Shippers had better prepare for another round of frustration as container carriers start to “manage” their capacity again.
By “managing” capacity, we mean laying it up, of course. Around 12 percent of the global capacity spent most of last year collecting barnacles in quiet waterways, and it looks like it’s going to happen again.
Not on the same scale, maybe, but the last quarter of this year will not see volumes near to those of the last quarter. Container lines have just started making money again and will not want to see profits circling the drain as demand for their ships dries up.
Cargo bookings for October have dropped off sharply, some lines report, and several carriers have been talking of withdrawing capacity from the Asia-Europe trade. With the size of the vessels on the route, the only place for them is lay-up.
Surplus smaller vessels on the transpacific may cascade into the busy intra-Asia trade, but that will have the same result – too much capacity, off to lay-up you go.
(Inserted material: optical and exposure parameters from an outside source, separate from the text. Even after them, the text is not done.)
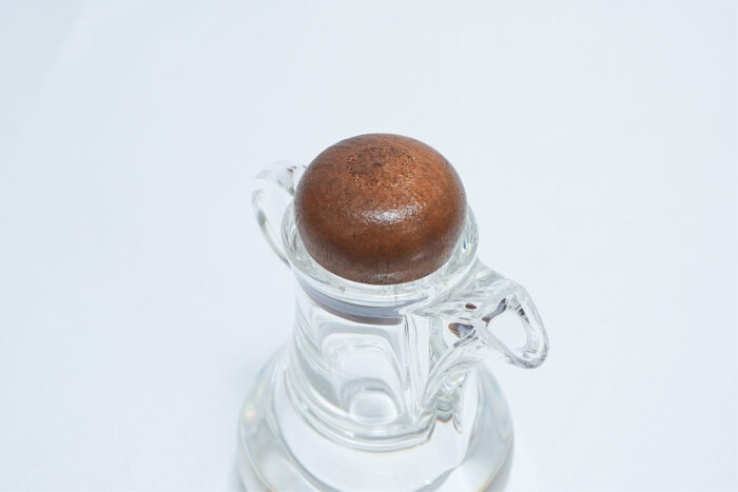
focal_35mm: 52
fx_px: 1066
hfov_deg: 38.2
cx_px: 369
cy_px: 246
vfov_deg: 26.0
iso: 2500
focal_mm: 35
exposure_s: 1/160
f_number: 9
But as much financial misery as the slack season may bring container lines, their customers will also feel the impact. During the artificial capacity shortage engineered by the lines “managing” capacity last year, shippers saw freight rates soaring, cargo being rolled, peak season and other surcharges being hiked and they often ended up having to pay more for space despite holding signed contracts on agreed prices.
Shippers were rioting in the streets, firebombing shipping offices and overturning container trucks … figuratively speaking, of course. The point is that they were really annoyed at the disconnect between demand and available capacity that made shipping goods from Asia to Europe and the US such a frustrating exercise. Slow steaming, now a permanent strategy, didn’t make life any easier as it messed up schedules and forced shippers to radically adjust their supply chains, adding more than a week to voyages in some cases.
It is this prospect that is once again looming over shippers’ heads. Tightly controlled capacity by the lines so the smallest surge in demand – and let’s not forget that Christmas is coming up and maybe there will be a few late orders – will quickly create space shortages and all the ugly measures that come with it.
The carriers are currently profitable and should even finish the year in the black. Which is a good thing. As we have said before, profitable lines are happy lines.
Now imagine if they just had happy customers.